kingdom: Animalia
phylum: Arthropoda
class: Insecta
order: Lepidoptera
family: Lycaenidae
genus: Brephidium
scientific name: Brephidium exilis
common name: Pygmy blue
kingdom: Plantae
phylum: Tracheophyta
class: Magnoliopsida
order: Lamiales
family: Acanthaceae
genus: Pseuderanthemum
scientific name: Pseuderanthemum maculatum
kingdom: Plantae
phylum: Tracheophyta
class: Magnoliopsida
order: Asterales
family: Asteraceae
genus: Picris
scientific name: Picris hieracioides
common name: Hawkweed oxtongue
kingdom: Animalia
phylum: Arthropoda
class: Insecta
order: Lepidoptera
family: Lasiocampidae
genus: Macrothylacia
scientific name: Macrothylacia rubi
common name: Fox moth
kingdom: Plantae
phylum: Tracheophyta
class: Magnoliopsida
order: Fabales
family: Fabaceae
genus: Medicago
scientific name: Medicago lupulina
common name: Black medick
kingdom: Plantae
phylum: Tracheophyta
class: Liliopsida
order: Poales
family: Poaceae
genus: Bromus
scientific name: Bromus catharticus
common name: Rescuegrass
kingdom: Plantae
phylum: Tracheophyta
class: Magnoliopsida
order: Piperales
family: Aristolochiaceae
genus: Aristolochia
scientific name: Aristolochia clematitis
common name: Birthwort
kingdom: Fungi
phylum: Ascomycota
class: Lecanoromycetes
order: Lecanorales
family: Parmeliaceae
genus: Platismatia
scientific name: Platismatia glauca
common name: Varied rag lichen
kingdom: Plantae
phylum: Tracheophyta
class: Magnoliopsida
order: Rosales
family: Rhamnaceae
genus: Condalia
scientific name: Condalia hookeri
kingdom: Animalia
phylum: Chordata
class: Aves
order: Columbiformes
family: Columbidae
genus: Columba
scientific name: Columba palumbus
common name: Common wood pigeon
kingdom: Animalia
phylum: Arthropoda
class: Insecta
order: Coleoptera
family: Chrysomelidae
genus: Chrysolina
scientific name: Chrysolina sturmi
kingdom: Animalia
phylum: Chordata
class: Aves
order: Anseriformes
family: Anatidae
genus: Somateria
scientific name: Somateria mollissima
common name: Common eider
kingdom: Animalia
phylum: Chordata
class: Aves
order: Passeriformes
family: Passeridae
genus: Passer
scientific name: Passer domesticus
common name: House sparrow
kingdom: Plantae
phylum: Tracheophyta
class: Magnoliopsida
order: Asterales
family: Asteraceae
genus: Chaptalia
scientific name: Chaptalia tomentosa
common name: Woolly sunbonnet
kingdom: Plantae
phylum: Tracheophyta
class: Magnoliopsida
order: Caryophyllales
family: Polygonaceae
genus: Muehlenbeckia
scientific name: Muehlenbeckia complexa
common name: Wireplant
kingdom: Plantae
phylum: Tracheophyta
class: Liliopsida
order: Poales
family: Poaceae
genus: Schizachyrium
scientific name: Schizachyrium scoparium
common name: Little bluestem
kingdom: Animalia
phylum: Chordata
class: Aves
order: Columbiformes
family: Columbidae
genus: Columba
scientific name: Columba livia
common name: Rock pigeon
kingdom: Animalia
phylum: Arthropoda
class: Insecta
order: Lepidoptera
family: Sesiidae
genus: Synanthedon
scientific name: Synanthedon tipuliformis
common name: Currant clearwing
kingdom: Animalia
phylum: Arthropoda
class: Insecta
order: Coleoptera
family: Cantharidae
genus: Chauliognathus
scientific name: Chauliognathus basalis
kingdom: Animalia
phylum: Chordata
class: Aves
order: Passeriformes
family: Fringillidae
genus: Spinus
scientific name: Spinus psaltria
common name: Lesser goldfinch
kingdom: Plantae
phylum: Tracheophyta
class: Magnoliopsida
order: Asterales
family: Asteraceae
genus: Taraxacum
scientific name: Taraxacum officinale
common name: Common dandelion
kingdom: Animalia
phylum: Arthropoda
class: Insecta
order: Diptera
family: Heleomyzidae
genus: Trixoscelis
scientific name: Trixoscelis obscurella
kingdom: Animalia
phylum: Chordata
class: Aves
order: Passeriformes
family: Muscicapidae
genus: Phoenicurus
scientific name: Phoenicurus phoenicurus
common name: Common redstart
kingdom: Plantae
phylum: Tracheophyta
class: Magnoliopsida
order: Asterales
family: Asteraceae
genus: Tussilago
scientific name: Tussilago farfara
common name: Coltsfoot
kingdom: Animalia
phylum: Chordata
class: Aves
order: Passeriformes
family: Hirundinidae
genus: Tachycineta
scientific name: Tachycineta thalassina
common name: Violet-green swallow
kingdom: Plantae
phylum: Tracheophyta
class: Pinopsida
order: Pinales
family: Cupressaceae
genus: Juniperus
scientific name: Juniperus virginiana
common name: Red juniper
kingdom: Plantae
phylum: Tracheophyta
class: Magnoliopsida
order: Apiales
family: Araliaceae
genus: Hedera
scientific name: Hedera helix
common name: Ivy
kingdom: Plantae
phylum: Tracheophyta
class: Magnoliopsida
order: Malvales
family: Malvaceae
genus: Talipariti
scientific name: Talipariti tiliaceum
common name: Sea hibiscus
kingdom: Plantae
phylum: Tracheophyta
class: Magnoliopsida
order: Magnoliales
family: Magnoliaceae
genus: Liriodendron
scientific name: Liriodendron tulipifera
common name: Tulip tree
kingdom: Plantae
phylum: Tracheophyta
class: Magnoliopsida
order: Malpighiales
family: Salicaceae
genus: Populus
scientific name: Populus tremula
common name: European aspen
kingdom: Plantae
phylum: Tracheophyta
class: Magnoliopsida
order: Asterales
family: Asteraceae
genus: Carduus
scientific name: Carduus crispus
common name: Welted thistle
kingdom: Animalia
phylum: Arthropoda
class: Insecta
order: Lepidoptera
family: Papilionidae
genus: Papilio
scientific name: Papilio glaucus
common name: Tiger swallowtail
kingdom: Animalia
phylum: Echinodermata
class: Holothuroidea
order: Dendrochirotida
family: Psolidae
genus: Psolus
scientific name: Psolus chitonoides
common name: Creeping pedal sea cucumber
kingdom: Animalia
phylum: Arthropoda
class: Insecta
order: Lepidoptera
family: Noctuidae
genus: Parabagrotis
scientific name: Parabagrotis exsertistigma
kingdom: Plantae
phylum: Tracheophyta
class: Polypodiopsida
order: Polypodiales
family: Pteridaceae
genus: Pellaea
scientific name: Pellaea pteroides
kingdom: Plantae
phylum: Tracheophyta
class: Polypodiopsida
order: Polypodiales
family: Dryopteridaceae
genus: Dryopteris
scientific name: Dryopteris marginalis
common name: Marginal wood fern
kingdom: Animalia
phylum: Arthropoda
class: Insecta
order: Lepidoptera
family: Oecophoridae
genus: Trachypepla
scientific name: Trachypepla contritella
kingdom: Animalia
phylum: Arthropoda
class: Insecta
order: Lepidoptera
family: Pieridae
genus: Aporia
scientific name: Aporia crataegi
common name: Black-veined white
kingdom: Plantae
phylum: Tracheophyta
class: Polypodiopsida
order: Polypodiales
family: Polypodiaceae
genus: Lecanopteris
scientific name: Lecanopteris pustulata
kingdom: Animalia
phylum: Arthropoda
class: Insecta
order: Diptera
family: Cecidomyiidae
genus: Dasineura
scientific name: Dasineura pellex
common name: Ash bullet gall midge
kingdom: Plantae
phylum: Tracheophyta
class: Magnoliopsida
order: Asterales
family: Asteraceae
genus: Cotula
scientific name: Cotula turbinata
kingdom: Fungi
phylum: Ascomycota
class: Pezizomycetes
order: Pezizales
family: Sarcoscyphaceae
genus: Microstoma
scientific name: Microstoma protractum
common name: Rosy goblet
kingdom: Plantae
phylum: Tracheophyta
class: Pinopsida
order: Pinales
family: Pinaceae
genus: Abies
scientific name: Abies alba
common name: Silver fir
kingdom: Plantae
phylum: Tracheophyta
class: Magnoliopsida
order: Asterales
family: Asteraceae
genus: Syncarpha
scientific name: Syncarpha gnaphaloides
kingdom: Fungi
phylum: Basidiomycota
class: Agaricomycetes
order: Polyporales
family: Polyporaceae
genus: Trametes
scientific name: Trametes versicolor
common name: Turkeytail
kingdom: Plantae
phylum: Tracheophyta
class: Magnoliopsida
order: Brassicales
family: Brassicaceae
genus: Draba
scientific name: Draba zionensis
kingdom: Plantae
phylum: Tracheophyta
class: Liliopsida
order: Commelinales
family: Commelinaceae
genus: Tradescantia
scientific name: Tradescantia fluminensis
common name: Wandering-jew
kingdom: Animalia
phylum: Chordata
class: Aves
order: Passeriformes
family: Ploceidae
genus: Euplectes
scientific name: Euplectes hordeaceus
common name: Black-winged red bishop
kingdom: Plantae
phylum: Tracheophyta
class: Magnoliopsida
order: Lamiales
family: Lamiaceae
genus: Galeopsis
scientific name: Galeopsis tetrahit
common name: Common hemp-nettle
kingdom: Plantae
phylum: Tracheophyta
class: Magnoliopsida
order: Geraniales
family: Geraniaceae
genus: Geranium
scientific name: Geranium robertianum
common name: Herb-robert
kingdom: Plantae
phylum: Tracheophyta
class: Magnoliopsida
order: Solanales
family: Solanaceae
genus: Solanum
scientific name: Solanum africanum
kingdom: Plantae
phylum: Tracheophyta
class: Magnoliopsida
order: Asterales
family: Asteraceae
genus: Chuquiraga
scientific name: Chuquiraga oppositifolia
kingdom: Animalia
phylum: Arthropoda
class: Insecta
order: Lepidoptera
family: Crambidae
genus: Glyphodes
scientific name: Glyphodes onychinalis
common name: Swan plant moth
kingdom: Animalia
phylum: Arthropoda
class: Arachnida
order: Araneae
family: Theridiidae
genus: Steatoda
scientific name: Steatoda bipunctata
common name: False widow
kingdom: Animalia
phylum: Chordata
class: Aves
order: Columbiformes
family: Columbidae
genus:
_____
Exercise
From the lines above, copy each one that contains the string "Black". Count a line only when its letters match in case.

Exercise response
common name: Black medick
common name: Black-veined white
common name: Black-winged red bishop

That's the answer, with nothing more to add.